A quick note..got a great response from my last blog, which was more personal than others. Some may self-indulgent, and a tad maudlin. I appreciate people reading and offering their commentary to me...
ICE DOGS CUT DOWN COMING SOON
The Niagara IceDogs ended their preseason with a fourth consecutive victory, which was a 2-0 shutout of the Sudbury Wolves. Bo Bessette and Marco Lizotte were releases, and the Dogs need to make a few more moves to get down to the required 20. From this end, here is who I see on the roster, though I will try not to speculate too much on who may be let go because my sample size was limited to three games of viewing.
Goalies: Chris Festarini and Brent Moran (2)
Defense: Dougie Hamilton, Jesse Graham, Brock Beukeboom, Shayne Rover, Luke Mercer, Broderick Kelly (7)
Forwards: Ryan Strome, Steven Shipley, Brett Ritchie, Mitch Theoret, Carter Verhaeghe, Joel Wigle, Trevor Peterson, Anthony DiFruscia, Brook Hiddink (9)
I've got two spots left over, and I know there are guys like Mike Robinson, Mitch Bursey, Brian Brosnan, Rio Anzolin, David Sysla, and Kopta still have their fates up in the air. Considering that the IceDogs lost a lot of personnel from last years team (Mark Visentin, Freddie Hamilton, Jamie Oleksiak, Andrew Agozzino, Alex Friesen and David Pacan), they still have a solid core. That said, once the lockout ends, Dougie Hamilton and Ryan Strome could leave a huge void. The season starts Thursday September 20th 7pm vs Erie as phenom Connor McDavid makes his regular season debut. TV Cogeco and the OHL Action Pack with myself, Ed Burkholder and Al Galloway will have the game starting at 7pm.

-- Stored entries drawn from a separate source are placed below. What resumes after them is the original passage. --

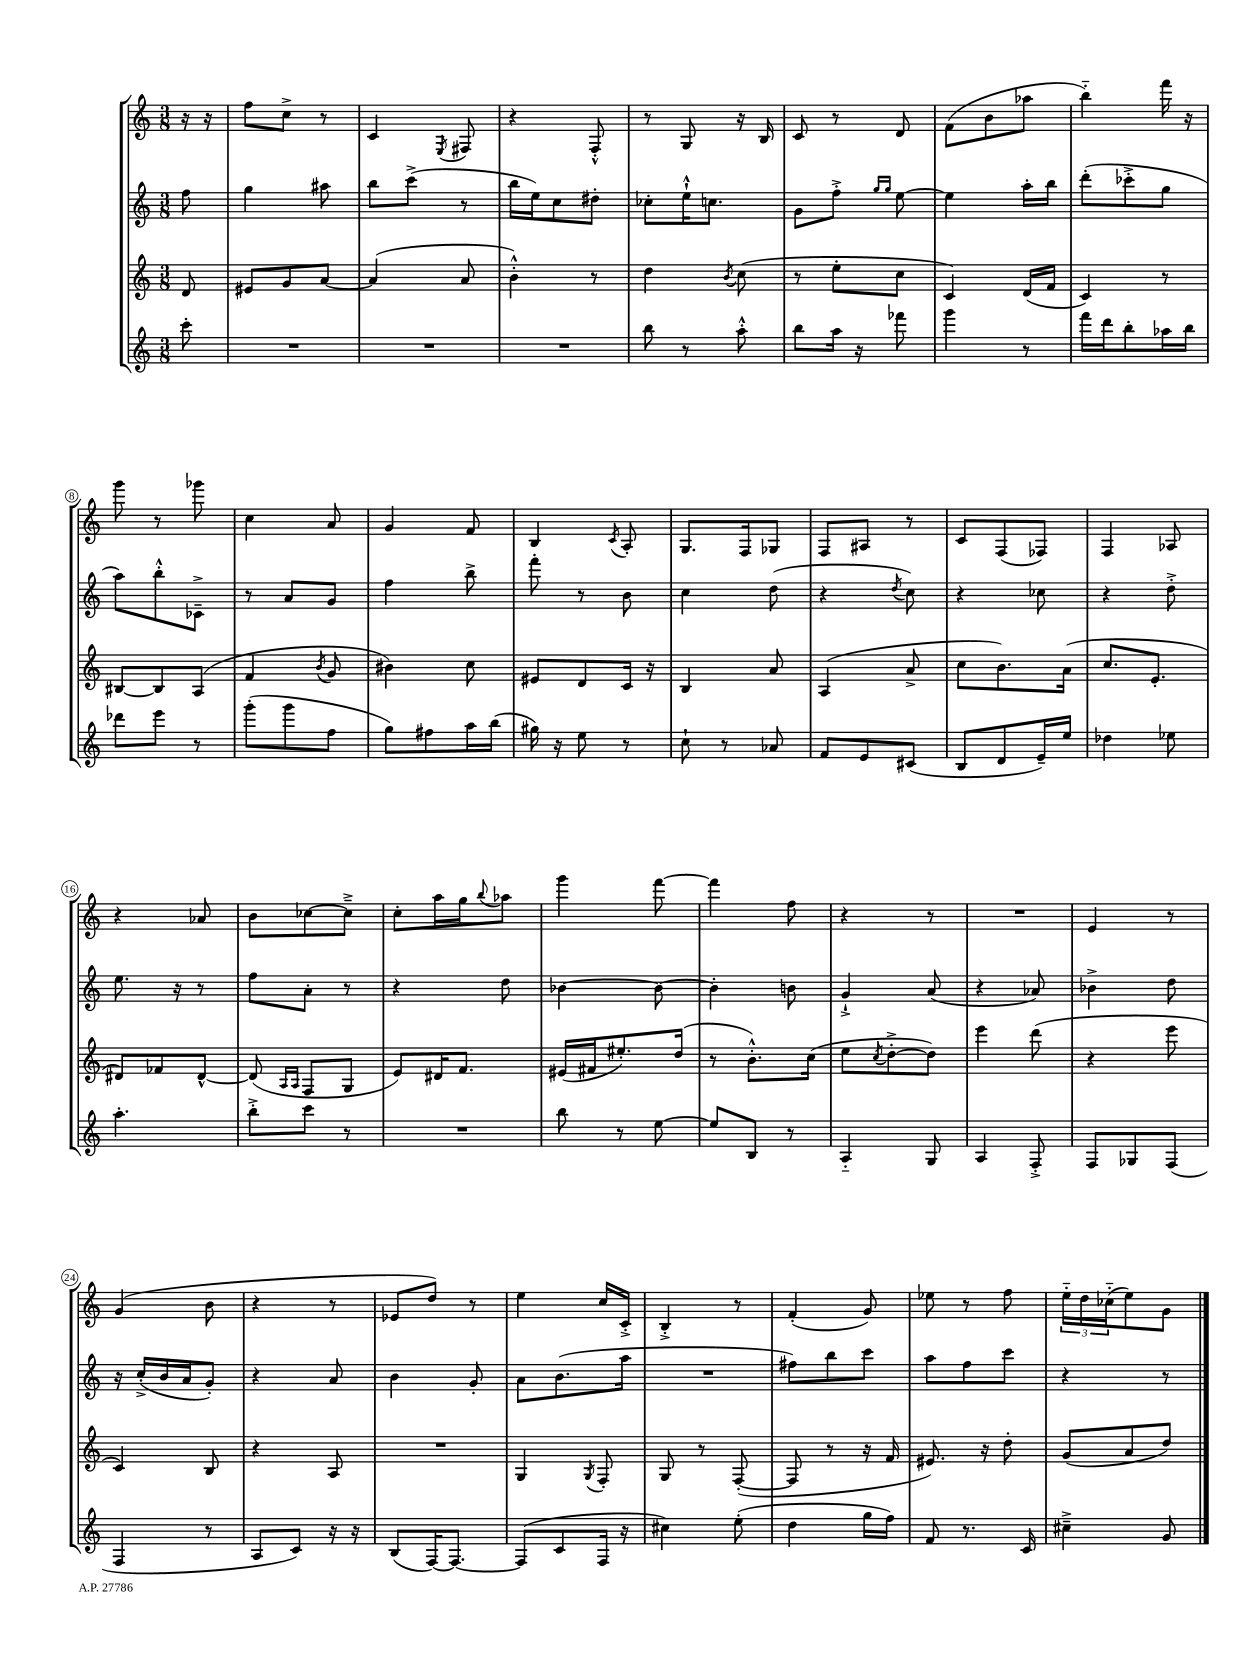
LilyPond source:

<<
\new StaffGroup <<
\new Staff = "s0" {
    \clef treble \key c \major \numericTimeSignature \time 3/8 \partial 8
    r16 r16 |
    f''8 c''8-> r8 |
    c'4 \acciaccatura { e8 } fis8 |
    r4 f8-.-^ |
    r8 g8 r16 b16 |
    c'8 r8 d'8 |
    f'8( b'8 aes''8 |
    b''4-_) f'''16 r16 |
    g'''8 r8 ges'''8 |
    c''4 a'8 |
    g'4 f'8 |
    b4 \acciaccatura { c'8 } a8-. |
    g8. f16 ges8 |
    f8 ais8 r8 |
    c'8 f8( fes8) |
    f4 aes8 |
    r4 aes'8 |
    b'8 ces''8~ ces''8---> |
    c''8-. a''16 g''16 \appoggiatura { b''8 } aes''8 |
    g'''4 f'''8~ |
    f'''4 f''8 |
    r4 r8 |
    R4. |
    e'4 r8 |
    g'4( b'8 |
    r4 r8 |
    ees'8 d''8) r8 |
    e''4 c''16 c'16-.-> |
    b4-.-> r8 |
    f'4-.( g'8) |
    ees''8 r8 f''8 |
    \tuplet 3/2 { e''16-_ d''16 ces''16-_( } e''8) g'8 \bar "|." |
}
\new Staff = "s1" {
    \clef treble \key c \major \numericTimeSignature \time 3/8 \partial 8
    f''8 |
    g''4 ais''8 |
    b''8 c'''8->( r8 |
    b''16 e''16) c''8 dis''8-. |
    ces''8-. e''16-!-^ c''8. |
    g'8 f''8-.-> \grace { g''16 g''16 } e''8~ |
    e''4 a''16-. b''16 |
    d'''8-.( ces'''8-.-> g''8 |
    a''8) b''8-.-^ ces'8---> |
    r8 a'8 g'8 |
    f''4 b''8-> |
    f'''8-. r8 b'8 |
    c''4 d''8( |
    r4 \acciaccatura { d''8 } c''8) |
    r4 ces''8 |
    r4 d''8-.-> |
    e''8. r16 r8 |
    f''8 a'8-. r8 |
    r4 d''8 |
    bes'4~ bes'8~ |
    bes'4-. b'8 |
    g'4-!-> a'8( |
    r4 aes'8) |
    bes'4-> d''8 |
    r16 c''16-.->( b'16 a'16 g'8-.) |
    r4 a'8 |
    b'4 g'8-. |
    a'8 b'8.( a''16 |
    R4. |
    fis''8) b''8 c'''8 |
    a''8 f''8 c'''8 |
    r4 r8 \bar "|." |
}
\new Staff = "s2" {
    \clef treble \key c \major \numericTimeSignature \time 3/8 \partial 8
    d'8 |
    eis'8 g'8 a'8~ |
    a'4( a'8 |
    b'4-.-^) r8 |
    d''4 \acciaccatura { b'8 } c''8( |
    r8 e''8-. c''8 |
    c'4) d'16( f'16 |
    c'4) r8 |
    bis8~ bis8 a8( |
    f'4 \acciaccatura { b'8 } g'8 |
    bis'4) c''8 |
    eis'8 d'8 c'16 r16 |
    b4 a'8 |
    a4( a'8-> |
    c''8 b'8.) a'16( |
    c''8. e'8.-. |
    dis'8) fes'8 dis'8~-^ |
    dis'8( \grace { a16 a16 } f8 g8 |
    e'8) dis'16 f'8. |
    eis'16( fis'16 eis''8.-.) d''16( |
    r8 b'8.-.-^) c''16( |
    e''8 \acciaccatura { c''8 } d''8~-.-> d''8) |
    e'''4 d'''8( |
    r4 e'''8 |
    c'4) b8 |
    r4 a8 |
    R4. |
    g4 \acciaccatura { g8 } f8-. |
    g8 r8 f8~-.( |
    f8 r8 r16 f'16 |
    eis'8.) r16 d''8-. |
    g'8( a'8 d''8) \bar "|." |
}
\new Staff = "s3" {
    \clef treble \key c \major \numericTimeSignature \time 3/8 \partial 8
    c'''8-. |
    R4. |
    R4. |
    R4. |
    b''8 r8 a''8-.-^ |
    b''8 a''16 r16 fes'''8 |
    g'''4 r8 |
    f'''16 d'''16 b''8-. aes''16 b''16 |
    des'''8 e'''8 r8 |
    g'''8-.( g'''8 f''8 |
    g''8) fis''8 a''16 b''16( |
    gis''16) r16 e''8 r8 |
    c''8-! r8 aes'8 |
    f'8 e'8 cis'8( |
    b8 d'8 e'16--) e''16 |
    des''4 ees''8 |
    a''4.-. |
    b''8-.-> c'''8 r8 |
    R4. |
    b''8 r8 e''8~ |
    e''8 b8 r8 |
    a4-_ g8 |
    a4 f8-.-> |
    f8 ges8 f8( |
    f4 r8 |
    a8 c'8) r16 r16 |
    b8( f16~) f8.~ |
    f8( c'8 f16 r16 |
    cis''4) e''8-.( |
    d''4 g''16 f''16) |
    f'8 r8. c'16 |
    cis''4---> g'8 \bar "|." |
}
>>
>>
\layout { \context { \Score \override BarNumber.stencil = #(make-stencil-circler 0.1 0.3 ly:text-interface::print) } }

Those who stand to benefit from the NHL Lockout will be junior hockey and the American Hockey League, as they stand to get more media exposure and also quality of athlete thanks to the trickle down effect of NHL teams sending young talent down to the AHL to get them some reps, and a slew of junior age hockey players who will be returned to their junior affiliate with a decision to me made on their future when or if the lockout ends. Sportsnet will increase their junior hockey coverage , and likely dive into the AHL for people to get their hockey fix. That will give them a wider platform to play on. Junior hockey already has carved out a nice audience niche with their Friday night games and stellar coverage of the Master Card Memorial Cup. The AHL is another thing altogether. Limited to local cable, or specialty networks like Leafs TV, the league has struggled to gain a TV foot hold. Sportsnet did the occasional game last year, and the CBC broadcasted about 10 AHL games the year before, and then took a pass after the audience numbers were modest.
Those who stand to lose in the lockout include administrative and office staff of NHL teams. They will likely be temporarily laid off, or have their hours and/or pay reduced. Arena workers from the guys who clean the ice to the person who ushers you to your seat and everyone in between stands to lose out on game nights. Even broadcasters get the short end in some cases. An article in the Vancouver Sun detailed that Canucks voice John Shorthouse will get paid during the lockout and likely will be assigned to other events, or shows, while Jim Hughson of CBC's Hockey Night in Canada says he will not get paid during the lockout, though I am sure CBC will find him a few things to do. The people I feel for the most are the aforementioned office staff and arena workers along with bars and restaurants who derive a good portion of their income from the game night hockey crowd. Sometimes I think the players and the owners need to get a visit from those workers in the background or at sports bars who derive their income from how busy a restaurant or bar is.
While I tend to side with the players, I wish they would not do these little PR stunts to try and reach out to the fans, because I am not sure the fans really care. They just want to see their team play, and seem to tire of billionaires fighting millionaires on how to dish out billions of dollars.